» **Task requirements**
Rewrite the rows below with each "serviços mínimos" replaced by "serviços essenciais" and everything else unchanged. Leave the pictures out.

[[ Source material, beginning ]]

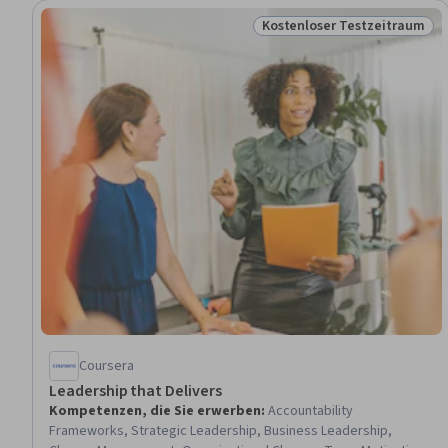
Kostenloser Testzeitraum
Status: Kostenloser Testz
Coursera
Leadership that Delivers
Kompetenzen, die Sie erwerben
:
Accountability
Frameworks, Strategic Leadership, Business Leadership,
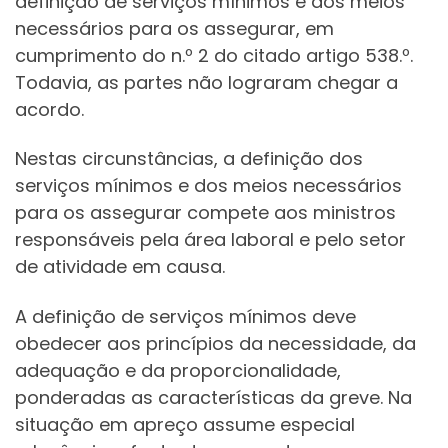
definição de serviços mínimos e dos meios
necessários para os assegurar, em
cumprimento do n.º 2 do citado artigo 538.º.
Todavia, as partes não lograram chegar a
acordo.
Nestas circunstâncias, a definição dos
serviços mínimos e dos meios necessários
para os assegurar compete aos ministros
responsáveis pela área laboral e pelo setor
de atividade em causa.
A definição de serviços mínimos deve
obedecer aos princípios da necessidade, da
adequação e da proporcionalidade,
ponderadas as características da greve. Na
situação em apreço assume especial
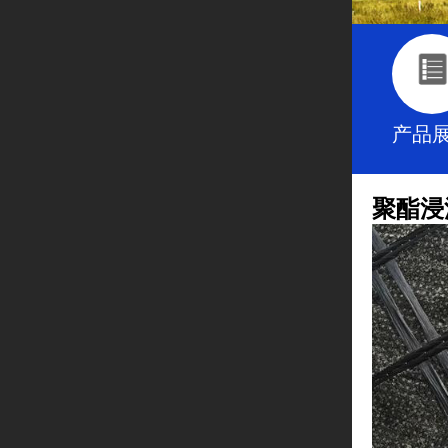
产品
聚酯浸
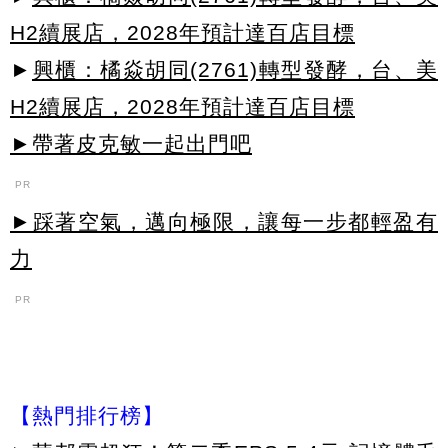
H2續展店，2028年預計達百店目標
►
興櫃：橘焱胡同(2761)轉型發酵，台、美
H2續展店，2028年預計達百店目標
►帶著皮克敏一起出門吧
PR
►踩著空氣，邁向極限，讓每一步都輕盈有
力
PR
【熱門排行榜】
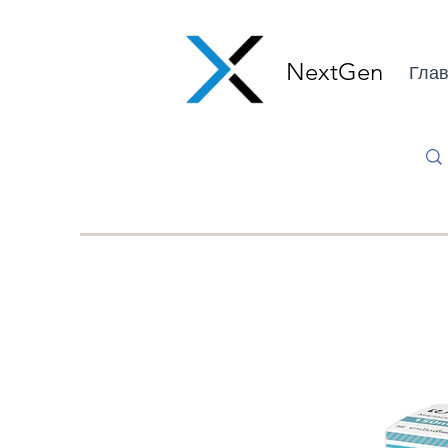
NextGen
Глав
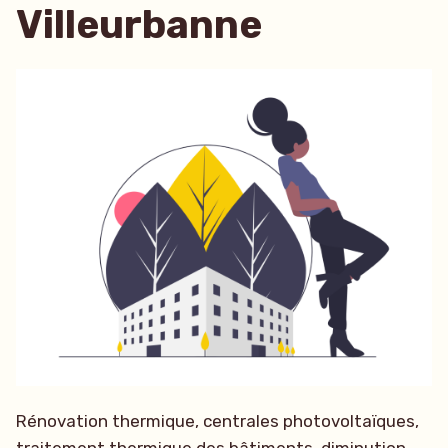
Villeurbanne
Rénovation thermique, centrales photovoltaïques,
traitement thermique des bâtiments, diminution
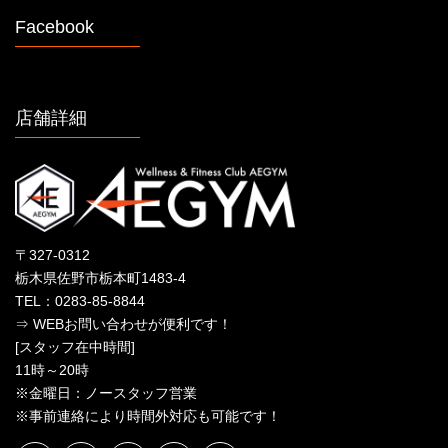
Facebook
店舗詳細
〒327-0312
栃木県佐野市栃本町1483-4
TEL：0283-85-8844
⇒ WEBお問い合わせが便利です！
[スタッフ在中時間]
11時～20時
※金曜日：ノースタッフ営業
※事前連絡により時間外対応も可能です！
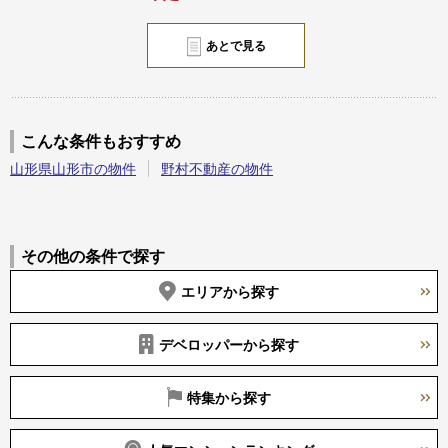
あとで見る
こんな条件もおすすめ
山形県山形市の物件
野村不動産の物件
その他の条件で探す
エリアから探す
デベロッパーから探す
特集から探す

[[ Source material, end ]]

» **Output for this exercise**
Kostenloser Testzeitraum
Status: Kostenloser Testz
Coursera
Leadership that Delivers
Kompetenzen, die Sie erwerben
:
Accountability
Frameworks, Strategic Leadership, Business Leadership,
definição de serviços essenciais e dos meios
necessários para os assegurar, em
cumprimento do n.º 2 do citado artigo 538.º.
Todavia, as partes não lograram chegar a
acordo.
Nestas circunstâncias, a definição dos
serviços essenciais e dos meios necessários
para os assegurar compete aos ministros
responsáveis pela área laboral e pelo setor
de atividade em causa.
A definição de serviços essenciais deve
obedecer aos princípios da necessidade, da
adequação e da proporcionalidade,
ponderadas as características da greve. Na
situação em apreço assume especial
产品
聚酯浸
H2續展店，2028年預計達百店目標
►
興櫃：橘焱胡同(2761)轉型發酵，台、美
H2續展店，2028年預計達百店目標
►帶著皮克敏一起出門吧
PR
►踩著空氣，邁向極限，讓每一步都輕盈有
力
PR
【熱門排行榜】
NextGen
Глав
Villeurbanne
Rénovation thermique, centrales photovoltaïques,
traitement thermique des bâtiments, diminution
Facebook
店舗詳細
〒327-0312
栃木県佐野市栃本町1483-4
TEL：0283-85-8844
⇒ WEBお問い合わせが便利です！
[スタッフ在中時間]
11時～20時
※金曜日：ノースタッフ営業
※事前連絡により時間外対応も可能です！
あとで見る
こんな条件もおすすめ
山形県山形市の物件
野村不動産の物件
その他の条件で探す
エリアから探す
デベロッパーから探す
特集から探す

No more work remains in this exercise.